If the above is not the issue:

  • Verify that the ESX/ESXi Server Management service on the ESX/ESXi host is running. 

/etc/init.d/hostd status
/etc/init.d/vpxa status

  • Verify that the vCenter Server Appliance Management Interface (VAMI) from the client can be accessed.
  • Verify that the port group of the vCenter is configured with two vNICs to eliminate a NIC or a physical configuration issue. To isolate a possible issue:
     
    • If the load balancing policy is set to Default Virtual Port ID at the vSwitch or vDS level:
             Leave one vNIC connected with one uplink on the vSwitch or vDS, then try different vNIC and pNIC combinations until you determine where the vcenter VM is losing connectivity.
    •  If the load balancing policy is set to IP Hash:
      Ensure the physical switch ports are configured as port-channel.
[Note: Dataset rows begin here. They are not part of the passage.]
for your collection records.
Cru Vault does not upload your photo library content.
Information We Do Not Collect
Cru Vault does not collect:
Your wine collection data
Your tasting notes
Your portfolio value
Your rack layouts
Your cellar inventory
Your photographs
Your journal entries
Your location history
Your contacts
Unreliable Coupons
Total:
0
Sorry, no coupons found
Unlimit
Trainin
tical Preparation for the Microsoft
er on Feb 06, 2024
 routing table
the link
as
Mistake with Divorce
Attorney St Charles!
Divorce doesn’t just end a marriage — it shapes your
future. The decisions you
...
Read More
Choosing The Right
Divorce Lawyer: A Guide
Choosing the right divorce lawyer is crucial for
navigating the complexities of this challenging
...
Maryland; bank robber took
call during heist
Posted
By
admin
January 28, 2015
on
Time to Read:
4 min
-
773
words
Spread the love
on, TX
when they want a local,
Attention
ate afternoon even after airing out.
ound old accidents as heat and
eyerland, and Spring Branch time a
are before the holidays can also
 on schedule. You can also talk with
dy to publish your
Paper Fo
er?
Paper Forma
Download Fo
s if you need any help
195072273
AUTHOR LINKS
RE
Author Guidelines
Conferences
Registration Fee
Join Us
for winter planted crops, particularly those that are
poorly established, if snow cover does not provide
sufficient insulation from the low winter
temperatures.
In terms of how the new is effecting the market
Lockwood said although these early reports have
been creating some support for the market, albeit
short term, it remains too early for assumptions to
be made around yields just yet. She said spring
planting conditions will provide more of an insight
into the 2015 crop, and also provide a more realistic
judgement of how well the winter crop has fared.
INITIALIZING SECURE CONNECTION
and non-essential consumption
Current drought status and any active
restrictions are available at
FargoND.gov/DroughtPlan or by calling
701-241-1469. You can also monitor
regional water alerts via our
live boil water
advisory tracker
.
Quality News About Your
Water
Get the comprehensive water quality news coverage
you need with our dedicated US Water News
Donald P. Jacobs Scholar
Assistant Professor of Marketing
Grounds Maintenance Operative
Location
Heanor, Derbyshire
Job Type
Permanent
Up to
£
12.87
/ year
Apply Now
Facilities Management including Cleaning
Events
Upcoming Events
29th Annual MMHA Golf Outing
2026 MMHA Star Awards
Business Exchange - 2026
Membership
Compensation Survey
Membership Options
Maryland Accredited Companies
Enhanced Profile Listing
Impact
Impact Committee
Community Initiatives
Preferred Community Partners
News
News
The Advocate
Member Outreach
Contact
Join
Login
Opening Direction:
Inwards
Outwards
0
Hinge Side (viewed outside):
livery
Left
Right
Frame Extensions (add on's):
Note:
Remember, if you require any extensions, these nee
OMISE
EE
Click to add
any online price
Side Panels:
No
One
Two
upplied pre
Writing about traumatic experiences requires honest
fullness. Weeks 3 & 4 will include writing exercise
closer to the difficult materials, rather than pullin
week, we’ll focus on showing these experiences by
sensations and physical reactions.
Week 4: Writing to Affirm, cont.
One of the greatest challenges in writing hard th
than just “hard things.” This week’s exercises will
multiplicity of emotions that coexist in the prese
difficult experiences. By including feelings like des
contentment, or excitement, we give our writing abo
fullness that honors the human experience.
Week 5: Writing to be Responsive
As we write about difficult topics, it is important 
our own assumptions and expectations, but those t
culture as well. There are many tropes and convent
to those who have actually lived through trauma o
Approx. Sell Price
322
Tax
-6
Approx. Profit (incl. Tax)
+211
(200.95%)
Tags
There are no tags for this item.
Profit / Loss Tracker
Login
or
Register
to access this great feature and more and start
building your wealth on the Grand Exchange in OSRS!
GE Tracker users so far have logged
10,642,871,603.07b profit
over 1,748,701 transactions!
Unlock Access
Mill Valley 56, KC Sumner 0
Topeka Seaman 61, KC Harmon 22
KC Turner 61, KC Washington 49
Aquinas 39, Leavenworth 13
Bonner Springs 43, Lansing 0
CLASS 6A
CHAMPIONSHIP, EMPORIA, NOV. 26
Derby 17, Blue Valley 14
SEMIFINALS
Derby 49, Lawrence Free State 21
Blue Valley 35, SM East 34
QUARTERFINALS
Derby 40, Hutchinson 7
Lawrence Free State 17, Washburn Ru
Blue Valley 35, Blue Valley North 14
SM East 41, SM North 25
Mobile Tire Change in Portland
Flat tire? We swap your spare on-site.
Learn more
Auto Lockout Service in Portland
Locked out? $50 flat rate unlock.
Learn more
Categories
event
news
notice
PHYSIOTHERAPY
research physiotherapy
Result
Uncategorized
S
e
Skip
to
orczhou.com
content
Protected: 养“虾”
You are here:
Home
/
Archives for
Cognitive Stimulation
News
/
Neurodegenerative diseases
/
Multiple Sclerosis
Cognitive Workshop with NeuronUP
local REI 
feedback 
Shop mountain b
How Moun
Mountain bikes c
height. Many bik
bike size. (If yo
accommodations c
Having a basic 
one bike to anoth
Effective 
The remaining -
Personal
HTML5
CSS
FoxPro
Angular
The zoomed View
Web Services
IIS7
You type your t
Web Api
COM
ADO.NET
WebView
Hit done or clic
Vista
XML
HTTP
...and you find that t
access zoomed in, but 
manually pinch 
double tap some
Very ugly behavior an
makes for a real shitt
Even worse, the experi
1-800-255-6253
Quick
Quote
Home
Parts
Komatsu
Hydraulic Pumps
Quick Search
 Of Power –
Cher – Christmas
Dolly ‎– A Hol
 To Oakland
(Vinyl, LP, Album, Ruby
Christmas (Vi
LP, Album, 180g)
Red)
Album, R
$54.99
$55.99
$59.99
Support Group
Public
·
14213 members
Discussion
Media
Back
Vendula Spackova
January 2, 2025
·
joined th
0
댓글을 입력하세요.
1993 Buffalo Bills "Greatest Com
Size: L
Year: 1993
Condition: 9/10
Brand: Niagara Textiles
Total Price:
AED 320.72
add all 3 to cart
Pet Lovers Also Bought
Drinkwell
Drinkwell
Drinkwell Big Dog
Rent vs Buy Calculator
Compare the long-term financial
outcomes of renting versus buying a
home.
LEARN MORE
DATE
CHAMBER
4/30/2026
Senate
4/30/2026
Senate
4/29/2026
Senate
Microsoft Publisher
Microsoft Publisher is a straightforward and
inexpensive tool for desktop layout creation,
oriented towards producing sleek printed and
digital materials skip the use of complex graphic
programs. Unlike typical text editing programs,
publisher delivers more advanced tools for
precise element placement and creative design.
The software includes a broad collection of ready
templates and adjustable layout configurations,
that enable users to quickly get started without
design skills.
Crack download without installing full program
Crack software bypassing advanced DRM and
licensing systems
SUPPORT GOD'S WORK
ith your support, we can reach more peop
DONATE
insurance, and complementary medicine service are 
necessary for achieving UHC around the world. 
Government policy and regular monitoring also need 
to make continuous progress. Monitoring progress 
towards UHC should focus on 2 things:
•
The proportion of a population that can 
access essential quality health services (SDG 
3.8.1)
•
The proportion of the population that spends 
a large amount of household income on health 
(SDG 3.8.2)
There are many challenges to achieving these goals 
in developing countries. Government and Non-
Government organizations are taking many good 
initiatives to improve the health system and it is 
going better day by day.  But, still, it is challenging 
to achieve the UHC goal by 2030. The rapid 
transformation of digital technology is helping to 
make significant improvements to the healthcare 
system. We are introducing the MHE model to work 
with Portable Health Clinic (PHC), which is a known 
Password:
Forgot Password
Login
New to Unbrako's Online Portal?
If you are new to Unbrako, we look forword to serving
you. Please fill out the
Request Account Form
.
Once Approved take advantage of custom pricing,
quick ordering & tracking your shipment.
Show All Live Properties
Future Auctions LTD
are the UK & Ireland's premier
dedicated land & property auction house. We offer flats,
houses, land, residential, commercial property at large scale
For more information on verifying the configuration on the physical switch, see Configure Distributed Switch with an EtherChannel (or port channel) and Example Configuration of LACP on VMware, Cisco, HP, Dell switches. Shut down all but one of the physical ports the NICs are connected to, and toggle this between all the ports. by keeping only one port connected at a time. Take note of the port/NIC combination where the vCenter VM loses network connectivity. 
    • You can also check the esxtop output using the n option (for networking) to see which pNIC the virtual machine is using. Try shutting down the ports on the physical switch one at a time to determine where the vcenter VM is losing network connectivity. This also rules out any misconfiguration on the physical switch port(s).
  • To recover the vCenter network when connected to a distributed switch with a single vmnic, we can build a temporary Standard Switch where we will connect vCenter to recover from the network down scenario. Then we make the necessary changes in the DVS to return to a good state.

Additional Information

NOTE: If the vmnics are in an LACP configuration, that will need to be broken on the physical switch to avoid downtime. Follow Configuring LACP on a vSphere Distributed Switch Port Group for steps on how to work with an LACP configuration.

If you do not have 2 vmnics in the ESXi, it is recommended that you follow these steps via DCUI Shell. Otherwise, you will lose access to SSH when you run the status down vmnic command and won’t be able to continue with the process.